* [TASK GOAL]:
Without the pictures, print each of the records below exactly as it appears.

* [SOURCE INFORMATION]:

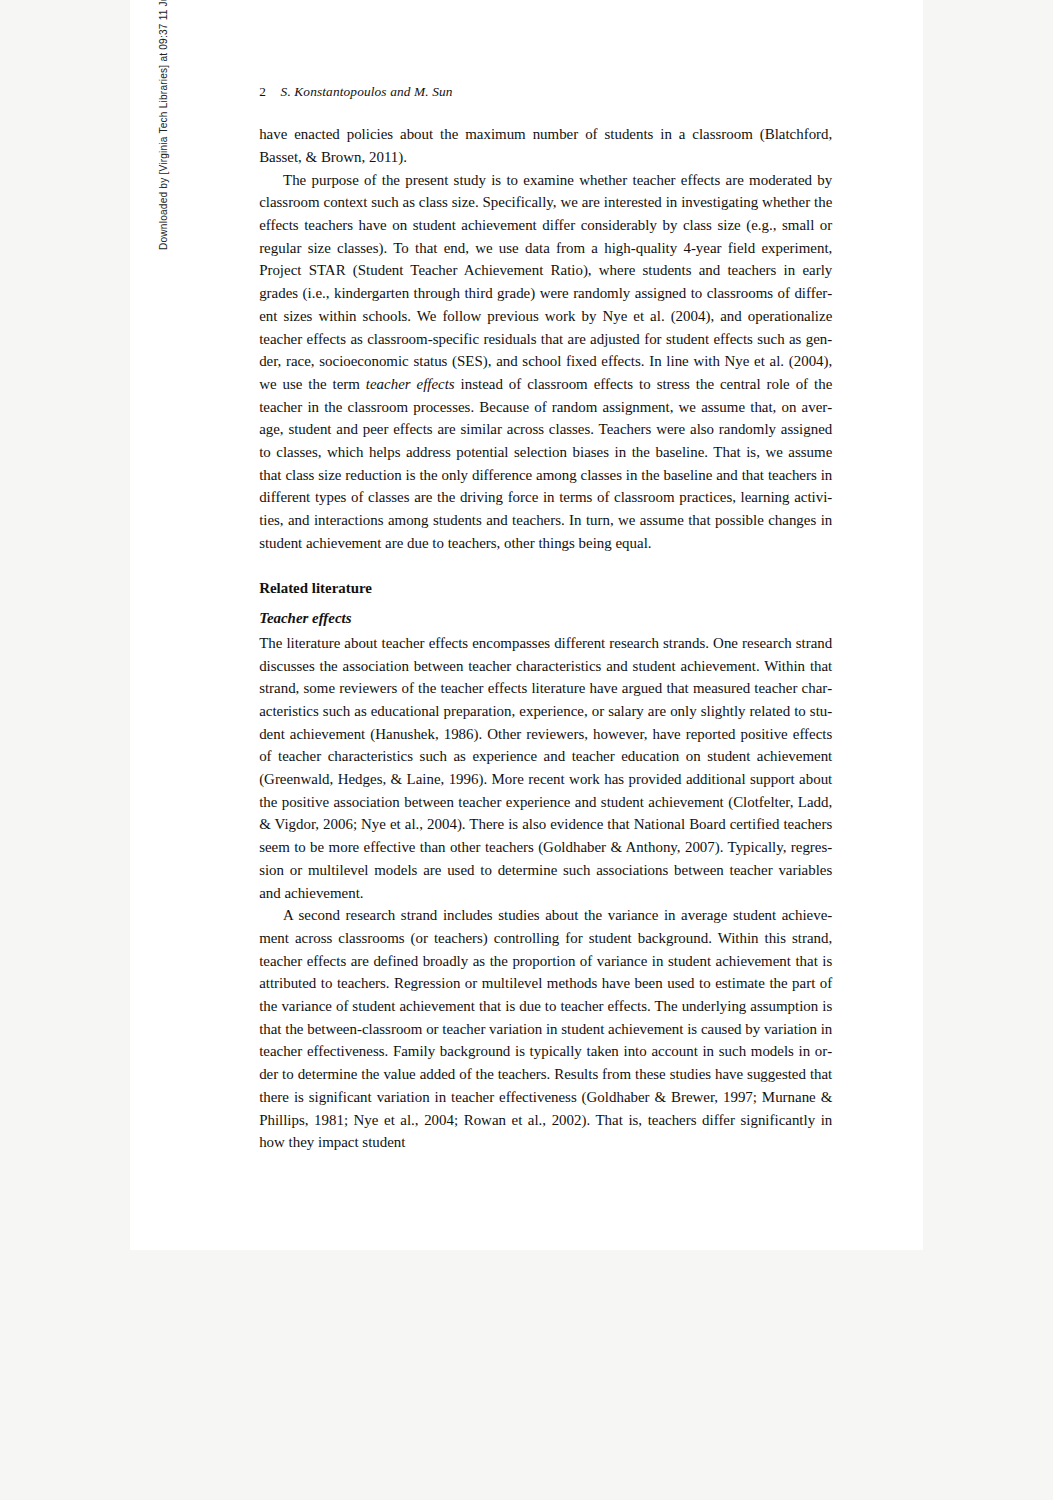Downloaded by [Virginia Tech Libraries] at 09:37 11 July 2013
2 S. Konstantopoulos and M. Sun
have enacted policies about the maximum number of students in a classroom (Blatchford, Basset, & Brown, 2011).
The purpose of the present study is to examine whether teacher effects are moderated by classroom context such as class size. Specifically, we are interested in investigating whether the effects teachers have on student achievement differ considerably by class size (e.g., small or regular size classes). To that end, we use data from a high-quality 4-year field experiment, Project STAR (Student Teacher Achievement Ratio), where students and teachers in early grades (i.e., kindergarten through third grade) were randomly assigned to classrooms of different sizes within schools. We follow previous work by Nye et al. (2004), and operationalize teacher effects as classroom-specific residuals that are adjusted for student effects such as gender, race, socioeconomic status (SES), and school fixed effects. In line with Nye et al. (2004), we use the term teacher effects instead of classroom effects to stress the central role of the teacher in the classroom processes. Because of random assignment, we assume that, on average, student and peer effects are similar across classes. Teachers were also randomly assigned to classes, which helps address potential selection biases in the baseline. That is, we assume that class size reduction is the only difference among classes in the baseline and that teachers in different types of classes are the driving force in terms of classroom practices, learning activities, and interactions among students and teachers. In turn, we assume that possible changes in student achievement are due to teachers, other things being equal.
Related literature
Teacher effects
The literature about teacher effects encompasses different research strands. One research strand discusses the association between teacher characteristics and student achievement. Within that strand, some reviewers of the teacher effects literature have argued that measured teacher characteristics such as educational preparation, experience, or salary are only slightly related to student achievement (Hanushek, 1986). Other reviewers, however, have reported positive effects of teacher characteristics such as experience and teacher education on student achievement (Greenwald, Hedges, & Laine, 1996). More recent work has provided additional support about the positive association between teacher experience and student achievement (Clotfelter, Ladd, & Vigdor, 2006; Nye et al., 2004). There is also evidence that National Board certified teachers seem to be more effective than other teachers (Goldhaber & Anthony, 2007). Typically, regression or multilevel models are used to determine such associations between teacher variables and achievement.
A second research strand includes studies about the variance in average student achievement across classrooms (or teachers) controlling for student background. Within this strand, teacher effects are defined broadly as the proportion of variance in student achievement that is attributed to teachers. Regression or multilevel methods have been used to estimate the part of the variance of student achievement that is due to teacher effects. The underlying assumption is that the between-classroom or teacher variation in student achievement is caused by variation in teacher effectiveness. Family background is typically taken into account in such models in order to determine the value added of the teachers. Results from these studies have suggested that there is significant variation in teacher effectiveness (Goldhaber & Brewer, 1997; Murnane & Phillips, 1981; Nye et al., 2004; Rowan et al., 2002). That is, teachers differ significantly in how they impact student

* [RESPONSE]:
Downloaded by [Virginia Tech Libraries] at 09:37 11 July 2013
2 S. Konstantopoulos and M. Sun
have enacted policies about the maximum number of students in a classroom (Blatchford, Basset, & Brown, 2011).
The purpose of the present study is to examine whether teacher effects are moderated by classroom context such as class size. Specifically, we are interested in investigating whether the effects teachers have on student achievement differ considerably by class size (e.g., small or regular size classes). To that end, we use data from a high-quality 4-year field experiment, Project STAR (Student Teacher Achievement Ratio), where students and teachers in early grades (i.e., kindergarten through third grade) were randomly assigned to classrooms of different sizes within schools. We follow previous work by Nye et al. (2004), and operationalize teacher effects as classroom-specific residuals that are adjusted for student effects such as gender, race, socioeconomic status (SES), and school fixed effects. In line with Nye et al. (2004), we use the term teacher effects instead of classroom effects to stress the central role of the teacher in the classroom processes. Because of random assignment, we assume that, on average, student and peer effects are similar across classes. Teachers were also randomly assigned to classes, which helps address potential selection biases in the baseline. That is, we assume that class size reduction is the only difference among classes in the baseline and that teachers in different types of classes are the driving force in terms of classroom practices, learning activities, and interactions among students and teachers. In turn, we assume that possible changes in student achievement are due to teachers, other things being equal.
Related literature
Teacher effects
The literature about teacher effects encompasses different research strands. One research strand discusses the association between teacher characteristics and student achievement. Within that strand, some reviewers of the teacher effects literature have argued that measured teacher characteristics such as educational preparation, experience, or salary are only slightly related to student achievement (Hanushek, 1986). Other reviewers, however, have reported positive effects of teacher characteristics such as experience and teacher education on student achievement (Greenwald, Hedges, & Laine, 1996). More recent work has provided additional support about the positive association between teacher experience and student achievement (Clotfelter, Ladd, & Vigdor, 2006; Nye et al., 2004). There is also evidence that National Board certified teachers seem to be more effective than other teachers (Goldhaber & Anthony, 2007). Typically, regression or multilevel models are used to determine such associations between teacher variables and achievement.
A second research strand includes studies about the variance in average student achievement across classrooms (or teachers) controlling for student background. Within this strand, teacher effects are defined broadly as the proportion of variance in student achievement that is attributed to teachers. Regression or multilevel methods have been used to estimate the part of the variance of student achievement that is due to teacher effects. The underlying assumption is that the between-classroom or teacher variation in student achievement is caused by variation in teacher effectiveness. Family background is typically taken into account in such models in order to determine the value added of the teachers. Results from these studies have suggested that there is significant variation in teacher effectiveness (Goldhaber & Brewer, 1997; Murnane & Phillips, 1981; Nye et al., 2004; Rowan et al., 2002). That is, teachers differ significantly in how they impact student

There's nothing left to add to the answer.